[Problem to solve]
Copy out every line of the records below word for word, with nothing changed.

Stored data:
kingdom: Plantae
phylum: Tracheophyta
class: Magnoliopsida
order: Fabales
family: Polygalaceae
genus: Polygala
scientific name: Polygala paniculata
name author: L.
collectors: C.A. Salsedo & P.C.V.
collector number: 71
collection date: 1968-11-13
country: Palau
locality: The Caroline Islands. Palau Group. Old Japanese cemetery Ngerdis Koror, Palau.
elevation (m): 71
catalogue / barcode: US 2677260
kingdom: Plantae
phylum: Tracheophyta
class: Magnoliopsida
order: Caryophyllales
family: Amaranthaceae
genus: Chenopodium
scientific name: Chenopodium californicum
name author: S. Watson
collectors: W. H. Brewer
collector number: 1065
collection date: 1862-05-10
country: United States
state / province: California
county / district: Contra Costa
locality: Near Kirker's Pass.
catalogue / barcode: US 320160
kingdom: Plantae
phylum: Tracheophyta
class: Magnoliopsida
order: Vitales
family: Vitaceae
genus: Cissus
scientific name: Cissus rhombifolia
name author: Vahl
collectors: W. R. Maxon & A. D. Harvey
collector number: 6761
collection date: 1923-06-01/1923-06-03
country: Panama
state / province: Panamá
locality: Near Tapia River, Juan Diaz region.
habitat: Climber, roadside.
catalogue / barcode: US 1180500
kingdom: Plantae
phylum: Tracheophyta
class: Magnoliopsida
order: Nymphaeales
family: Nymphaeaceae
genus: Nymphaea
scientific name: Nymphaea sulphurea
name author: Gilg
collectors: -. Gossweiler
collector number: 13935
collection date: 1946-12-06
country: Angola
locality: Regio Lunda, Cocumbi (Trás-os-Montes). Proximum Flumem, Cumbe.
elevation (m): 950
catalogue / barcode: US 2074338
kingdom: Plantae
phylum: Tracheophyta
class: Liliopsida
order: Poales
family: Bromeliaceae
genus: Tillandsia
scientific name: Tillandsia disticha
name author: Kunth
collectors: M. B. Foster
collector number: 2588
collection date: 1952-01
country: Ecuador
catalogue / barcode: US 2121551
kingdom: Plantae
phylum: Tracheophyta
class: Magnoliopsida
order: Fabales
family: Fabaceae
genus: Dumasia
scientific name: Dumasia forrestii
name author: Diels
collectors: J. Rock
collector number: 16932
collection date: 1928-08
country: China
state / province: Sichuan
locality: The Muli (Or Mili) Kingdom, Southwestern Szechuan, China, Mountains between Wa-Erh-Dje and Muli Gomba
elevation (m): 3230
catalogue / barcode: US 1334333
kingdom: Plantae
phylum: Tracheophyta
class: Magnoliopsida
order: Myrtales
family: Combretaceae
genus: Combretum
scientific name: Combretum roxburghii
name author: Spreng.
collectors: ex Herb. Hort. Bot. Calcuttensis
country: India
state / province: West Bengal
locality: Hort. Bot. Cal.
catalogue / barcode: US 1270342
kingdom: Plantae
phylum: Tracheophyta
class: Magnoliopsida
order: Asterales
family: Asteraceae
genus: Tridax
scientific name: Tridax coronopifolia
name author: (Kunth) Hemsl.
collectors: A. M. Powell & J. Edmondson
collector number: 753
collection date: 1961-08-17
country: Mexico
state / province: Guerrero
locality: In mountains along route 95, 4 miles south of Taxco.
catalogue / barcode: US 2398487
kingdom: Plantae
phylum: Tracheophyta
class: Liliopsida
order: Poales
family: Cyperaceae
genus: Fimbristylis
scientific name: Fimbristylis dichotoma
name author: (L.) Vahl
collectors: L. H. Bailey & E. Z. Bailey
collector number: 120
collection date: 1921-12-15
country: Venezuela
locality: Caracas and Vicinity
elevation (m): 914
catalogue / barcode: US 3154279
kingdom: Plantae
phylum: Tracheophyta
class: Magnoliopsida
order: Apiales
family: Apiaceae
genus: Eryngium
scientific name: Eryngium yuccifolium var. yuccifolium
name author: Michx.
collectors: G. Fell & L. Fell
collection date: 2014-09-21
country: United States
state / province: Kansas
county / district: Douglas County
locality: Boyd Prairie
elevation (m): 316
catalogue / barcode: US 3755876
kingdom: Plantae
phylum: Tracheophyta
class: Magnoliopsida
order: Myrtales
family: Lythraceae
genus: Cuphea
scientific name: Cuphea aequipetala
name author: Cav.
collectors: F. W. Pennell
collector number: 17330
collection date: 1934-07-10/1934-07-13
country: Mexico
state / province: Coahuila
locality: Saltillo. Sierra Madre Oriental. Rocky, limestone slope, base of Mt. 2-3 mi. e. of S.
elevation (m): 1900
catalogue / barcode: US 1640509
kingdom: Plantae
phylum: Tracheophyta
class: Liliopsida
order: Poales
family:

[Task answer]
kingdom: Plantae
phylum: Tracheophyta
class: Magnoliopsida
order: Fabales
family: Polygalaceae
genus: Polygala
scientific name: Polygala paniculata
name author: L.
collectors: C.A. Salsedo & P.C.V.
collector number: 71
collection date: 1968-11-13
country: Palau
locality: The Caroline Islands. Palau Group. Old Japanese cemetery Ngerdis Koror, Palau.
elevation (m): 71
catalogue / barcode: US 2677260
kingdom: Plantae
phylum: Tracheophyta
class: Magnoliopsida
order: Caryophyllales
family: Amaranthaceae
genus: Chenopodium
scientific name: Chenopodium californicum
name author: S. Watson
collectors: W. H. Brewer
collector number: 1065
collection date: 1862-05-10
country: United States
state / province: California
county / district: Contra Costa
locality: Near Kirker's Pass.
catalogue / barcode: US 320160
kingdom: Plantae
phylum: Tracheophyta
class: Magnoliopsida
order: Vitales
family: Vitaceae
genus: Cissus
scientific name: Cissus rhombifolia
name author: Vahl
collectors: W. R. Maxon & A. D. Harvey
collector number: 6761
collection date: 1923-06-01/1923-06-03
country: Panama
state / province: Panamá
locality: Near Tapia River, Juan Diaz region.
habitat: Climber, roadside.
catalogue / barcode: US 1180500
kingdom: Plantae
phylum: Tracheophyta
class: Magnoliopsida
order: Nymphaeales
family: Nymphaeaceae
genus: Nymphaea
scientific name: Nymphaea sulphurea
name author: Gilg
collectors: -. Gossweiler
collector number: 13935
collection date: 1946-12-06
country: Angola
locality: Regio Lunda, Cocumbi (Trás-os-Montes). Proximum Flumem, Cumbe.
elevation (m): 950
catalogue / barcode: US 2074338
kingdom: Plantae
phylum: Tracheophyta
class: Liliopsida
order: Poales
family: Bromeliaceae
genus: Tillandsia
scientific name: Tillandsia disticha
name author: Kunth
collectors: M. B. Foster
collector number: 2588
collection date: 1952-01
country: Ecuador
catalogue / barcode: US 2121551
kingdom: Plantae
phylum: Tracheophyta
class: Magnoliopsida
order: Fabales
family: Fabaceae
genus: Dumasia
scientific name: Dumasia forrestii
name author: Diels
collectors: J. Rock
collector number: 16932
collection date: 1928-08
country: China
state / province: Sichuan
locality: The Muli (Or Mili) Kingdom, Southwestern Szechuan, China, Mountains between Wa-Erh-Dje and Muli Gomba
elevation (m): 3230
catalogue / barcode: US 1334333
kingdom: Plantae
phylum: Tracheophyta
class: Magnoliopsida
order: Myrtales
family: Combretaceae
genus: Combretum
scientific name: Combretum roxburghii
name author: Spreng.
collectors: ex Herb. Hort. Bot. Calcuttensis
country: India
state / province: West Bengal
locality: Hort. Bot. Cal.
catalogue / barcode: US 1270342
kingdom: Plantae
phylum: Tracheophyta
class: Magnoliopsida
order: Asterales
family: Asteraceae
genus: Tridax
scientific name: Tridax coronopifolia
name author: (Kunth) Hemsl.
collectors: A. M. Powell & J. Edmondson
collector number: 753
collection date: 1961-08-17
country: Mexico
state / province: Guerrero
locality: In mountains along route 95, 4 miles south of Taxco.
catalogue / barcode: US 2398487
kingdom: Plantae
phylum: Tracheophyta
class: Liliopsida
order: Poales
family: Cyperaceae
genus: Fimbristylis
scientific name: Fimbristylis dichotoma
name author: (L.) Vahl
collectors: L. H. Bailey & E. Z. Bailey
collector number: 120
collection date: 1921-12-15
country: Venezuela
locality: Caracas and Vicinity
elevation (m): 914
catalogue / barcode: US 3154279
kingdom: Plantae
phylum: Tracheophyta
class: Magnoliopsida
order: Apiales
family: Apiaceae
genus: Eryngium
scientific name: Eryngium yuccifolium var. yuccifolium
name author: Michx.
collectors: G. Fell & L. Fell
collection date: 2014-09-21
country: United States
state / province: Kansas
county / district: Douglas County
locality: Boyd Prairie
elevation (m): 316
catalogue / barcode: US 3755876
kingdom: Plantae
phylum: Tracheophyta
class: Magnoliopsida
order: Myrtales
family: Lythraceae
genus: Cuphea
scientific name: Cuphea aequipetala
name author: Cav.
collectors: F. W. Pennell
collector number: 17330
collection date: 1934-07-10/1934-07-13
country: Mexico
state / province: Coahuila
locality: Saltillo. Sierra Madre Oriental. Rocky, limestone slope, base of Mt. 2-3 mi. e. of S.
elevation (m): 1900
catalogue / barcode: US 1640509
kingdom: Plantae
phylum: Tracheophyta
class: Liliopsida
order: Poales
family:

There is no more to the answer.